Bottom line: a biopsy, even a fusion biopsy, is not the definitive word on an individual's case. Maybe the future will bring improvements in gene markers and better definition (let's hope). For now, coasting along with a low risk diagnosis is not as risk free as it sounds.

GFB: So sorry to hear a "Brachy Brother" with recurrence as this is quite rare on this forum. What is your next step? Sounds like the spread is regional and can be hit with the aide of a good RO's advice. I greatly appreciate your imaging diligence as this is excellent advice for so many others on this forum. Please keep us informed as our thoughts and prayers go with you.

Fresh said...
This is a sad tale but does not surprise me at all. Research conducted looking at over 100 genetic markers accross the Gleason 3 and 4 patterns concluded that PCa risk cannot be stratified by Gleason. Gleason is nothing more than an approximation (architectural) interpretation of PCa cell structures. The study identified 5 marker clusters based on dna copy rate/replication failures as a more precise means of determining aggression and progression. You will even find members clinging onto % of G3 and G4 and G5 differentiation in biopsies and pathology reports trying to stratify risk. We are I am afraid in the dark. Those that have long survival or often do well post post RALP are nothing more than the beneficiaries of less aggressive disease. G3 can be as lethal as G5 and we have many cases of G5 living for 15+ years . Bottom line. It’s a crap shoot. Sorry for the reality check.
Fresh

I’m not so sure if we can throw out Gleason risk classification out. It’s logical and scientific and is somewhat correlated with genetic abnormalities to the extent we currently know.
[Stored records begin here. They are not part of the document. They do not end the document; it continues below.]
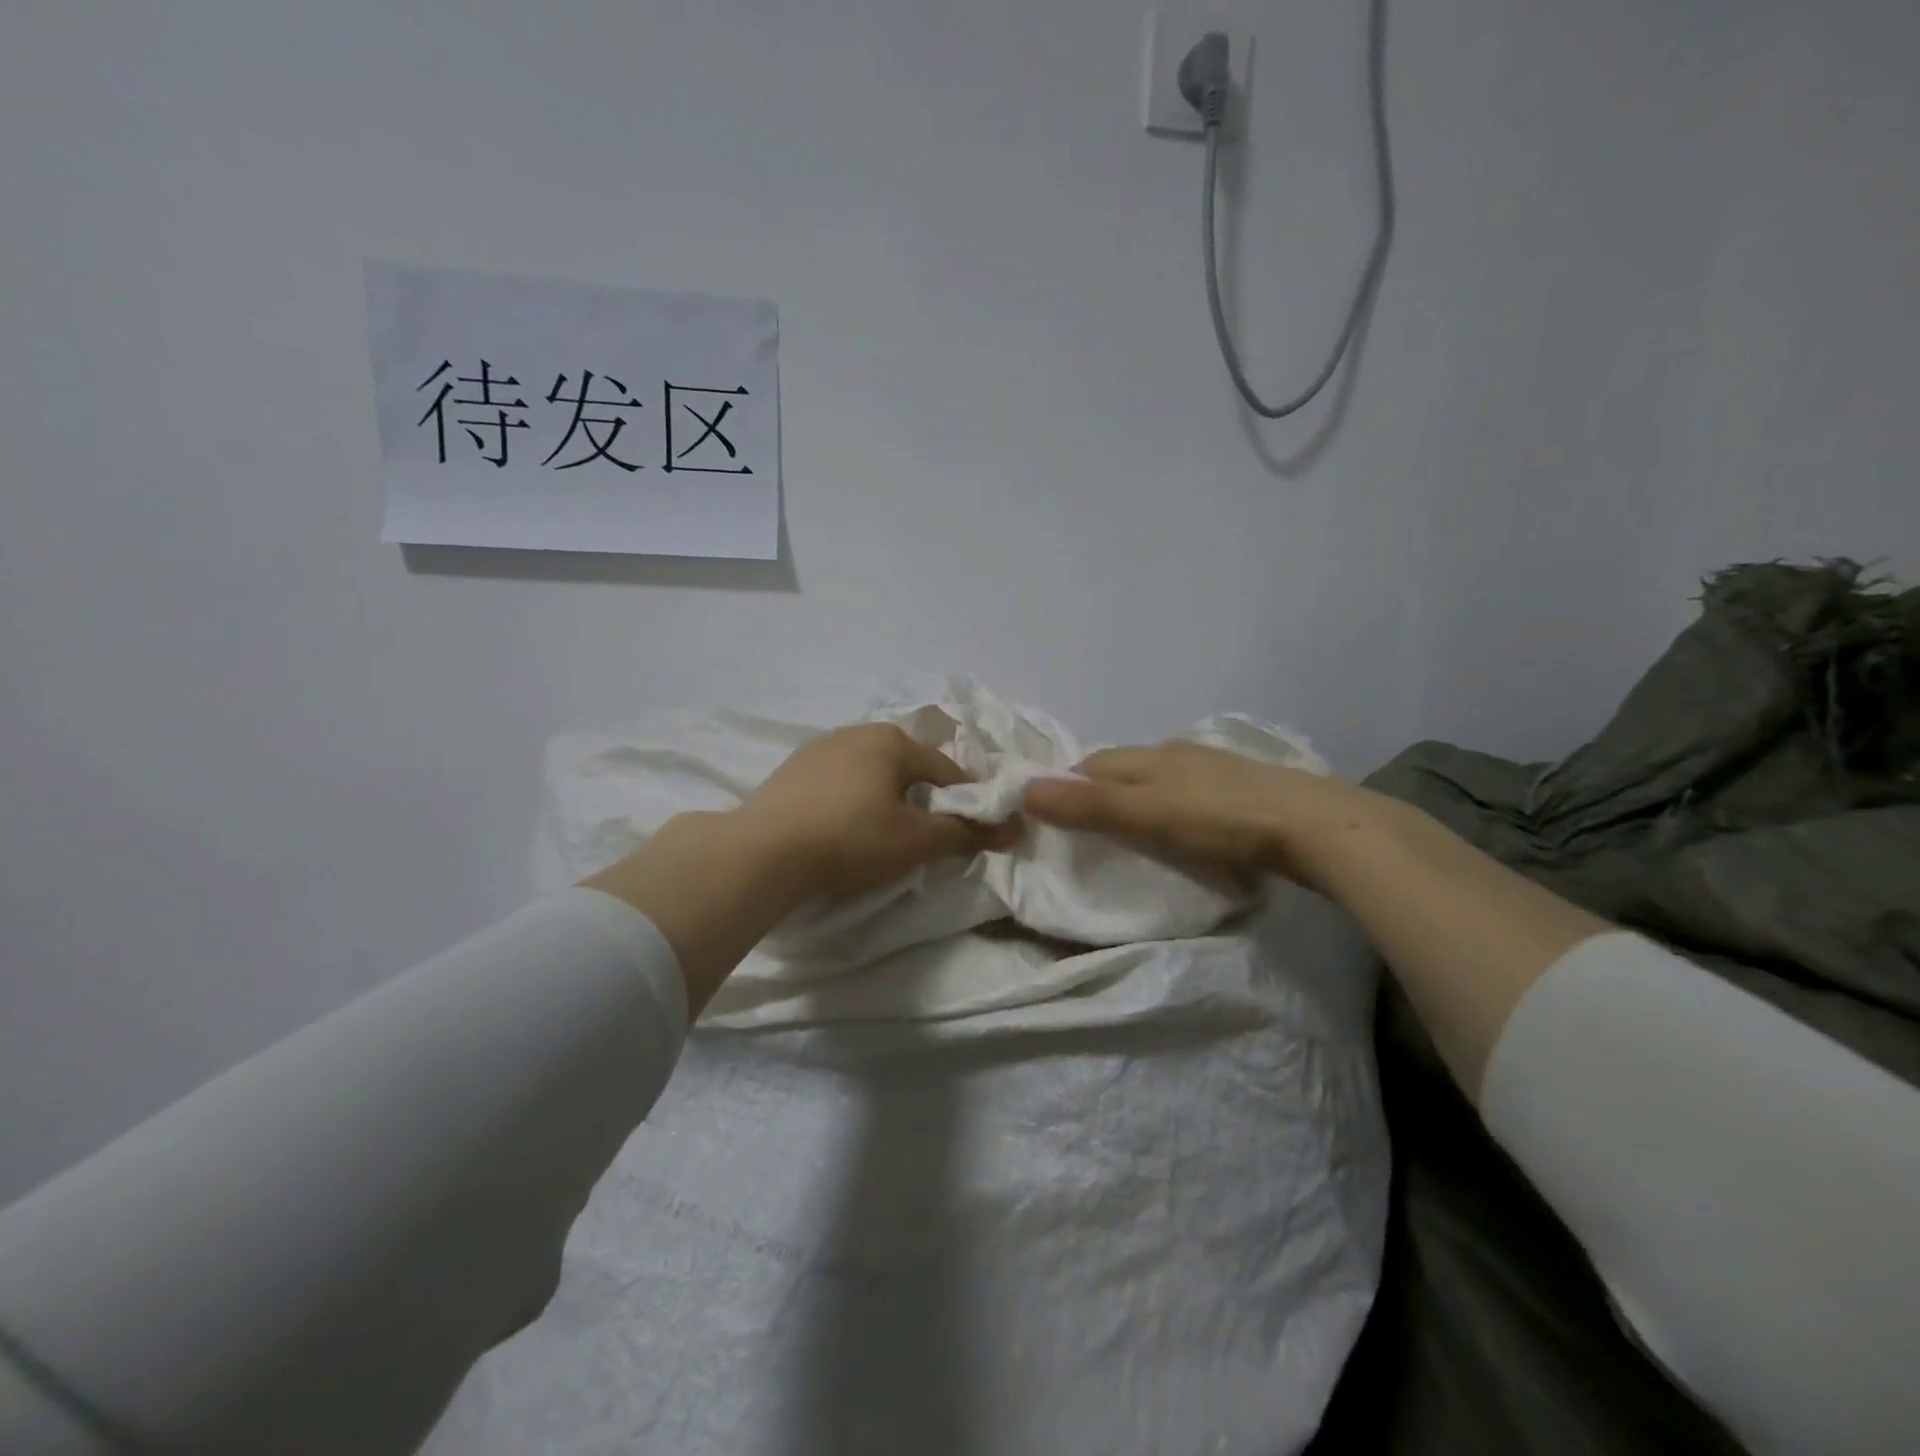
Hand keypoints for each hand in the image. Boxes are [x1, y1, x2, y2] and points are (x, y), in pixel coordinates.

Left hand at [741, 723, 1018, 901]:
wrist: (763, 852)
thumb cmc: (851, 839)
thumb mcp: (915, 841)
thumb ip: (966, 833)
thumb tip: (1014, 828)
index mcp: (892, 740)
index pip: (947, 770)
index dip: (966, 802)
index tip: (972, 832)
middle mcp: (857, 732)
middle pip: (908, 767)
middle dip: (923, 798)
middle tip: (925, 837)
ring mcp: (820, 747)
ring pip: (872, 773)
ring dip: (886, 798)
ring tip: (882, 835)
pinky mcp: (792, 770)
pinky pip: (839, 781)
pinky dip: (852, 800)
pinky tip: (843, 828)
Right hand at [1021, 740, 1371, 890]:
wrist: (1315, 826)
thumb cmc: (1221, 820)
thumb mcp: (1146, 816)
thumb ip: (1089, 806)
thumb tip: (1025, 789)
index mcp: (1152, 756)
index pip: (1094, 763)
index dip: (1069, 785)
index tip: (1054, 815)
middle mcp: (1180, 753)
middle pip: (1126, 767)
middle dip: (1102, 790)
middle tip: (1090, 829)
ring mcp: (1218, 768)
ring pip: (1163, 778)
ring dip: (1141, 797)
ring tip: (1135, 831)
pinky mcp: (1247, 788)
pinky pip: (1195, 792)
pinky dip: (1177, 806)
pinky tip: (1189, 827)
If a cell is well differentiated (g5, g4) , it’s mutated enough from the original cells to have a different cell structure. Very seldom you see G6 from a post RALP with negative margins and with other low risk classification ( LN-, SV-, ) going to BCR and metastatic PCa. Point being Gleason score matter. What we don’t know is if during primary treatment some cells survived and that’s all it takes - there is an element of luck, some may call it the unknown. Good news is If we all survive next 10 years which I hope we all do, we may have better option than HT.